───── The data

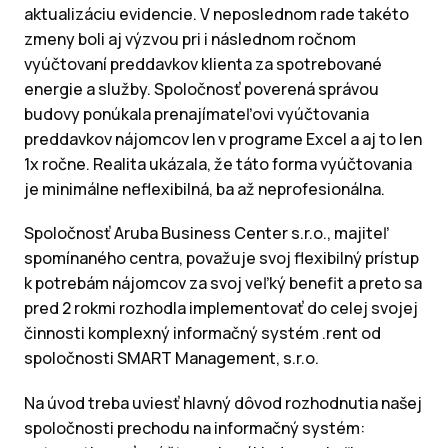
aktualizáciu evidencie. V neposlednom rade takéto
zmeny boli aj výzvou pri i následnom ročnom
vyúčtovaní preddavkov klienta za spotrebované
energie a služby. Spoločnosť poverená správou
budovy ponúkala prenajímateľovi vyúčtovania
preddavkov nájomcov len v programe Excel a aj to len
1x ročne. Realita ukázala, že táto forma vyúčtovania
je minimálne neflexibilná, ba až neprofesionálna.
Spoločnosť Aruba Business Center s.r.o., majiteľ
spomínaného centra, považuje svoj flexibilný prístup
k potrebám nájomcov za svoj veľký benefit a preto sa
pred 2 rokmi rozhodla implementovať do celej svojej
činnosti komplexný informačný systém .rent od
spoločnosti SMART Management, s.r.o.
Na úvod treba uviesť hlavný dôvod rozhodnutia našej
spoločnosti prechodu na informačný systém:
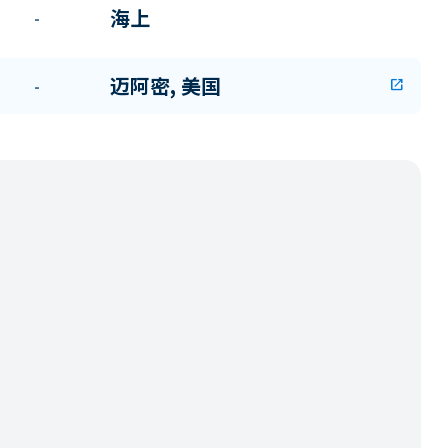
海上
-
迈阿密, 美国
-
open_in_new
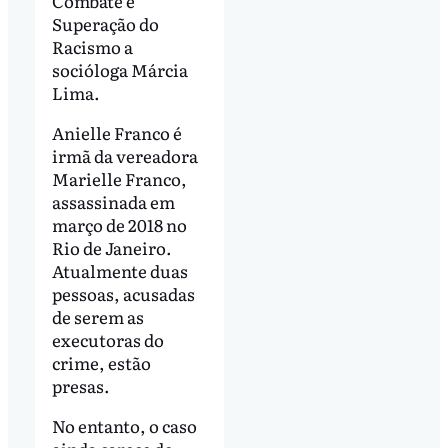
Combate e
Superação do
Racismo a
socióloga Márcia
Lima.
Anielle Franco é
irmã da vereadora
Marielle Franco,
assassinada em
março de 2018 no
Rio de Janeiro.
Atualmente duas
pessoas, acusadas
de serem as
executoras do
crime, estão
presas.
No entanto, o caso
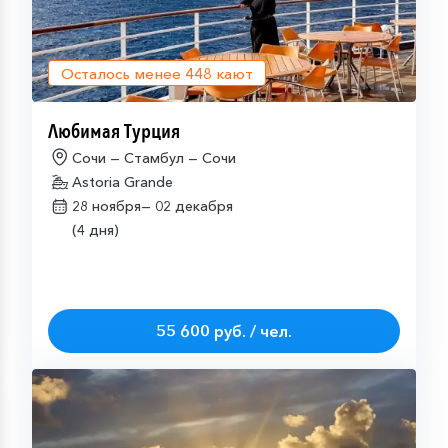
Осталось менее
448
кают
Любимая Турция
Сочи — Стамбул — Сочи
Astoria Grande
28 ноября—
02 декабря
(4 дня)
55 600 руб. / чел.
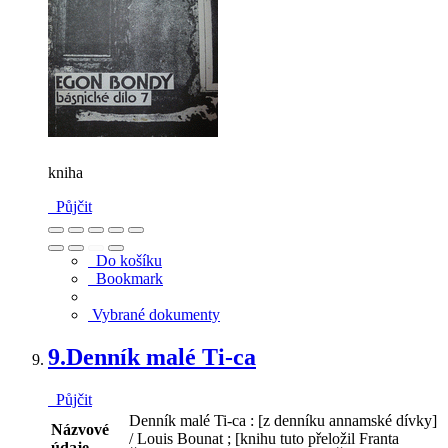
kniha
Půjčit
Do košíku
Bookmark
Vybrané dokumenty
9.
Denník malé Ti-ca
Půjčit
Denník malé Ti-ca : [z denníku annamské dívky]
Názvové
/ Louis Bounat ; [knihu tuto přeložil Franta
údaje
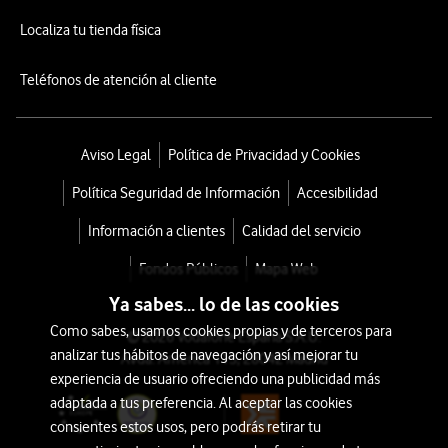
Localiza tu tienda física
Teléfonos de atención al cliente
Aviso Legal
Política de Privacidad y Cookies
Política Seguridad de Información
Accesibilidad
Información a clientes
Calidad del servicio
Fondos Públicos
Mapa Web
Ya sabes... lo de las cookies
Como sabes, usamos cookies propias y de terceros para
© 2026 Vodafone España S.A.U.
analizar tus hábitos de navegación y así mejorar tu
Avda. América 115, 28042 Madrid
experiencia de usuario ofreciendo una publicidad más
adaptada a tus preferencia. Al aceptar las cookies
consientes estos usos, pero podrás retirar tu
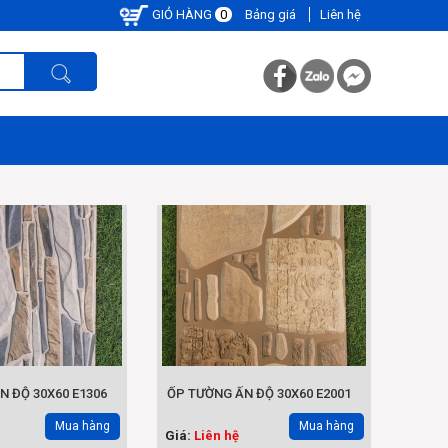
GIỎ HÀNG
0
Bảng giá
Liên hệ
N ĐỘ 30X60 E1306
ỐP TƯỜNG ẤN ĐỘ 30X60 E2001
Mua hàng
Mua hàng
Giá:
Liên hệ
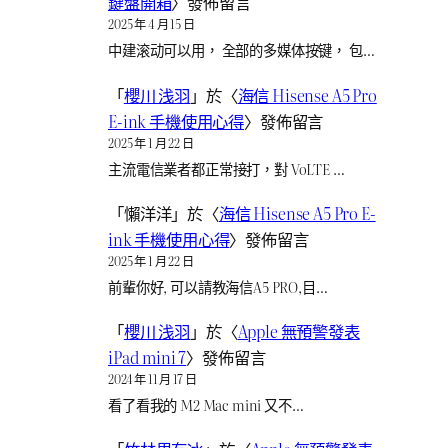
鍵盤開箱
〉發佈留言
2025 年 4 月 15 日
中建滚动可以用， 全部的多媒体按键， 包…
「
櫻川 浅羽
」於〈
海信 Hisense A5 Pro
E-ink 手機使用心得
〉發佈留言
2025 年 1 月 22 日
主流電信業者都正常接打，對 VoLTE …
「
懶洋洋
」於〈
海信 Hisense A5 Pro E-
ink 手機使用心得
〉發佈留言
2025 年 1 月 22 日
前輩你好, 可以請教海信A5 PRO,目…
「
櫻川 浅羽
」於〈
Apple 無預警發表
iPad mini 7
〉發佈留言
2024 年 11 月 17 日
看了看我的 M2 Mac mini 又不…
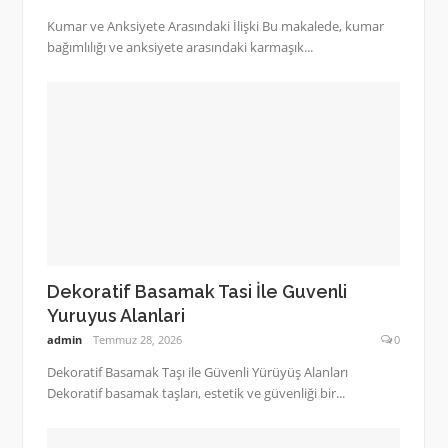
Kumar ve Anksiyete Arasındaki İlişki Bu makalede, kumar
bağımlılığı ve anksiyete arasındaki karmaşık...
Dekoratif Basamak Tasi İle Guvenli
Yuruyus Alanlari
admin
Temmuz 28, 2026
0
Dekoratif Basamak Taşı ile Güvenli Yürüyüş Alanları
Dekoratif basamak taşları, estetik ve güvenliği bir...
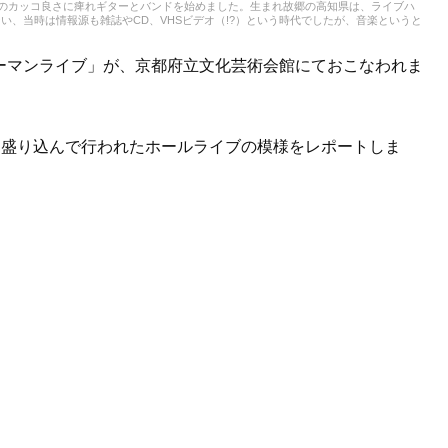
特にロックのカッコ良さに痺れギターとバンドを始めました。生まれ故郷の高知県は、ライブハ
、当時は情報源も雑誌やCD、VHSビデオ（!?）という時代でしたが、音楽というと
ーと音楽を楽しむ毎日でした。大学進学から京都に移住し、大学では軽音楽部を卒業
に聴いていましたが、先輩や同期から世の中にはもっとたくさんの音楽があることを知
聴いております。大学卒業後にRAGに入社、約6年のオフィスや約10年の音楽スタジ
コ発ツーマンライブ」が、京都府立文化芸術会館にておこなわれま
にて勤務、主にプロモーション業務を担当しております。日本トップミュージシャン達が奏でる
て音楽の煌めきを実感する日々です。今でもギター、バンドはゆるく継続しており近年
おっさんになってはしまいましたが、あの頃「音楽に描いた夢の向こう側」を、今後も
も盛り込んで行われたホールライブの模様をレポートしま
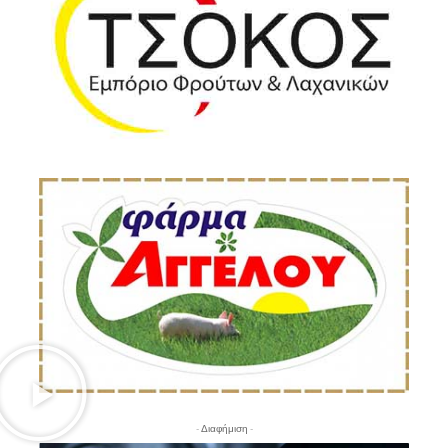
- Διαφήμιση -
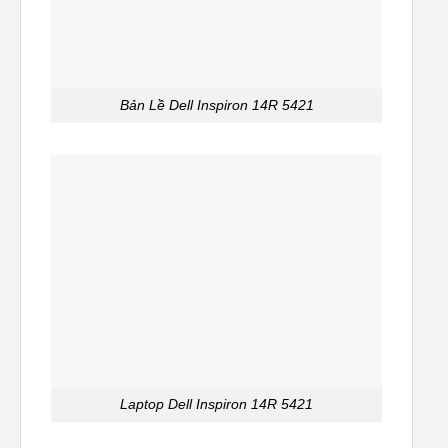
Bản Lề Dell Inspiron 14R 5421
Laptop Dell Inspiron 14R 5421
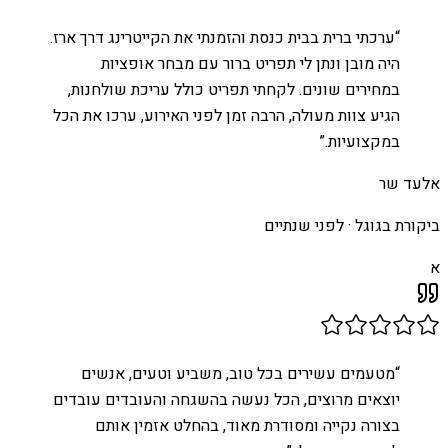
“
ערכתי ברית בבית כנסת והזמנתי את הקייטרינג דרך ארז.
היה מובן ונתן לי תפריט ברור עם מבחר אופציות
במחירים שונים. לקחתי תפריט כולל עריכת שולחנות,
הגיע צוות מעולה, הרבה זמן לפני האירוע, ערכו את הכל
במקצועיות.
”
אלעד שר
ביקורת בגוגל ·
לפני שנתיים
א
“
מטעמים עשירים בכל טוב, משביע וטעים, אנשים
יוצאים מרוצים, הכל נעשה בהשגחה והעובדים עובדים
בצורה נקייה ומסודרת מאוד, בהחלט אזמין אותם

──────────

What the exercise asks - Reproduce the text from every item above word for word, leaving out the pictures.

Response to this exercise -
aktualizáciu evidencie. V neposlednom rade takéto
zmeny boli aj výzvou pri i následnom ročnom
vyúčtovaní preddavkov klienta za spotrebované
energie a služby. Spoločnosť poverená správou
budovy ponúkala prenajímateľovi vyúčtovania
preddavkov nájomcov len v programe Excel a aj to len
1x ročne. Realita ukázala, že táto forma vyúčtovania
je minimálne neflexibilná, ba až neprofesionálna.
Spoločnosť Aruba Business Center s.r.o., majiteľ
spomínaného centra, považuje svoj flexibilný prístup
k potrebám nájomcov za svoj veľký benefit a preto sa
pred 2 rokmi rozhodla implementovať do celej svojej
činnosti komplexný informačný systém .rent od
spoločnosti SMART Management, s.r.o.
Na úvod treba uviesť hlavný dôvod rozhodnutia našej
spoločnosti prechodu na informačný systém:
海上
-
迈阿密, 美国
-
open_in_new
Combate e
Superação do
Racismo a
socióloga Márcia
Lima.
Anielle Franco é
irmã da vereadora
Marielle Franco,
assassinada em
março de 2018 no
Rio de Janeiro.
Atualmente duas
pessoas, acusadas
de serem as
executoras do
crime, estão
presas.
No entanto, o caso
Осталось менее
448
кают
Любимая Турция
Сочи — Стамбул — Сочи
Astoria Grande
28 ноября—
02 декабря
(4 дня)
55 600 руб. / чел.
kniha
Půjčit
Do košíku
Bookmark
Vybrané dokumenty
9.
Denník malé Ti-ca
Půjčit
Denník malé Ti-ca : [z denníku annamské dívky]
Názvové
/ Louis Bounat ; [knihu tuto přeložil Franta
údaje
Localiza tu tienda física
Teléfonos de atención al cliente
Aviso Legal
Política de Privacidad y Cookies
Política Seguridad de Información
Accesibilidad
Información a clientes
Calidad del servicio
Fondos Públicos
Mapa Web
Ya sabes... lo de las cookies
Como sabes, usamos cookies propias y de terceros para
© 2026 Vodafone España S.A.U.
analizar tus hábitos de navegación y así mejorar tu
Avda. América 115, 28042 Madrid
experiencia de usuario ofreciendo una publicidad más
adaptada a tus preferencia. Al aceptar las cookies
consientes estos usos, pero podrás retirar tu
GIỎ HÀNG
0
Bảng giá
Liên hệ
N ĐỘ 30X60 E1306
ỐP TƯỜNG ẤN ĐỘ 30X60 E2001
Mua hàng
Mua hàng
Giá:
Liên hệ
鍵盤開箱
〉發佈留言
2025 年 4 月 15 日
中建滚动可以用， 全部的多媒体按键， 包…
「
櫻川 浅羽
」於〈
海信 Hisense A5 Pro
E-ink 手機使用心得
〉發佈留言
2025 年 1 月 22 日
主流電信業者都正常接打，對 VoLTE …
「
懶洋洋
」於〈
海信 Hisense A5 Pro E-
ink 手機使用心得
〉發佈留言
2025 年 1 月 22 日
前輩你好, 可以請教海信A5 PRO,目…
「
櫻川 浅羽
」於〈
Apple 無預警發表
iPad mini 7
〉發佈留言
2024 年 11 月 17 日
看了看我的 M2 Mac mini 又不…
Kumar ve Anksiyete Arasındaki İlişki Bu makalede, kumar
bağımlılığı ve anksiyete arasındaki karmaşık...
Dekoratif Basamak Tasi İle Guvenli
Yuruyus Alanlari
admin
Temmuz 28, 2026
0
Dekoratif Basamak Taşı ile Güvenli Yürüyüş Alanları
Dekoratif basamak taşları, estetik ve güvenliği bir...
特にロックのカッコ良さに痺れギターとバンドを始めました。生まれ故郷の高知県は、ライブハ
、当時は情報源も雑誌やCD、VHSビデオ（!?）という時代でしたが、音楽というと
ーと音楽を楽しむ毎日でした。大学進学から京都に移住し、大学では軽音楽部を卒業
に聴いていましたが、先輩や同期から世の中にはもっとたくさんの音楽があることを知
聴いております。大学卒業後にRAGに入社、約6年のオフィスや約10年の音楽スタジ
コ発ツーマンライブ」が、京都府立文化芸術会館にておこなわれま
にて勤務、主にプロモーション業務を担当しております。日本トップミュージシャン達が奏でる
て音楽の煌めきを実感する日々です。今でもギター、バンドはゆるく継続しており近年
おっさんになってはしまいましたが、あの頃「音楽に描いた夢の向こう側」を、今後も
も盛り込んで行われたホールライブの模様をレポートしま
- Διαφήμιση -
Bản Lề Dell Inspiron 14R 5421
Laptop Dell Inspiron 14R 5421
“
ערכתי ברית בבית כנסת והזמנתי את הקייטרינג דרך ארז.
היה מובן ונתן לי תפריט ברור עם מבחר אופציות
במחירים שונים. לקחתי תפריט כולל עריכת שולחנות,
הגיע צוות מעולה, הרבה זמן לפני האירוע, ערכו את הכל
במקצועיות.
”
אלעד שר
ביקורת בגוגל ·
לפני שנתיים
א
“
מטעמים עשירים בכל טוב, משביע וטעים, אנשים
יוצאים מרוצים, הכל נעשה בהשגחה והעובדים עובדים
בצורה נקייה ומסודרת מאוד, בהחלט אזמין אותם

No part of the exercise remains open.